Préserver la qualité des sols agricoles grâce à des pratiques agroécologiques (Article de synthèse)

Alors que le dernier rapport du GIEC1 souligne la nécessité de préserver nos sols pour atténuer le changement climatique, selon les experts de l’Ademe2, une prise de conscience et une sensibilisation quant à l’évolution des pratiques vers l’agroécologie s’avèrent indispensables.

« Les sols sont bien plus que de simples surfaces que l’on foule et exploite, ils sont vivants et constituent l’un des leviers majeurs de la transition écologique ! », souligne Antoine Pierart, ingénieur au service Forêt, alimentation et bioéconomie de l’Ademe. Supports de l’agriculture, et à l’origine de 95 % de nos aliments, les sols ont aussi la capacité d’épurer l’eau et de séquestrer des quantités très importantes de carbone. « Entre 1 500 et 2 400 milliards de tonnes de carbone sont stockées dans la matière organique enfouie dans le sol partout dans le monde », indique l’expert. Et certains auraient même la capacité d’en stocker davantage. Pourtant, si ces surfaces agricoles participent à l’atténuation du changement climatique, leur qualité d’absorption se constitue sur des milliers d’années, et sans attention de notre part, ces surfaces peuvent très vite se dégrader.
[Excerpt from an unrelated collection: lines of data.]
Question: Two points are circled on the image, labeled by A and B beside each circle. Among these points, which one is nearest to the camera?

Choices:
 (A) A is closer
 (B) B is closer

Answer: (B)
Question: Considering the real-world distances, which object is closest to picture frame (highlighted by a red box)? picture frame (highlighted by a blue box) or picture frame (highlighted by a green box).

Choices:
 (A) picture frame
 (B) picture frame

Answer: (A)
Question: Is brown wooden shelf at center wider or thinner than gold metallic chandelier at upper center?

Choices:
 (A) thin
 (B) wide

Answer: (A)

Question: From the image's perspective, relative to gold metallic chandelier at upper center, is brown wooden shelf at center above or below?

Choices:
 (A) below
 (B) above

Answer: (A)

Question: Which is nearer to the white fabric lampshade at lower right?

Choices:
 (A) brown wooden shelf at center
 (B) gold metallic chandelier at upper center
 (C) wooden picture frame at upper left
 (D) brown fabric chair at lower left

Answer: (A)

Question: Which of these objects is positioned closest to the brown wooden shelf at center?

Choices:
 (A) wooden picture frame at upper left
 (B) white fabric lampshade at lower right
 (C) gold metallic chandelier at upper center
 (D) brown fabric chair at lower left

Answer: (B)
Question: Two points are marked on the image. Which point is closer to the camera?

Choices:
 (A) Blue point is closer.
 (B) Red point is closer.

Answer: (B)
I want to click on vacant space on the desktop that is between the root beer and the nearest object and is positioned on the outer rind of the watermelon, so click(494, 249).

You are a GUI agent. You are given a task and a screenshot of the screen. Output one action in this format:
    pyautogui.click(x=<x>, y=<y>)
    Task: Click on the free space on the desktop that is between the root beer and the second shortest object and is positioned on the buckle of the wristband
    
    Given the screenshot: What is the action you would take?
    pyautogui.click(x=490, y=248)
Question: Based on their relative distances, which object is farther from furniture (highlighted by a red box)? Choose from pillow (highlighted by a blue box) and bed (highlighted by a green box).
Aussi, il est nécessaire de sensibiliser les personnes les moins averties aux enjeux de la qualité des sols, pour que la prise de conscience se généralise.

Prévenir la dégradation des sols

On estime qu’à l’échelle mondiale, 41 % des sols cultivés sont dégradés. Érosion, artificialisation, pollution, tassements, pertes en matières organiques et en biodiversité sont autant de causes possibles de leur dégradation qui résulte, la plupart du temps, d’activités humaines. Certaines pratiques culturales rendent en effet les sols plus vulnérables, à l’instar de la suppression des arbres et des haies ou de l’emploi de produits de traitement.

« Bien connaître son sol permet de limiter les intrants sans risquer de perte de rendement », explique Isabelle Feix, experte nationale ‘sol’ de l’Ademe. Elle recommande de « sortir de la spécialisation de grandes régions agricoles, qui épuise les sols ou les sature, pour aller vers l’agroécologie, qui les régénère ». Elle invite donc à réduire les intrants, à remettre des haies, des arbres, à diversifier les cultures, et à épandre les matières organiques, afin de régénérer un cercle vertueux : « Un sol en bonne santé peut réguler certains germes pathogènes et diminuer les risques de maladie, il est aussi plus résilient aux aléas climatiques et stocke mieux l’eau », souligne la spécialiste.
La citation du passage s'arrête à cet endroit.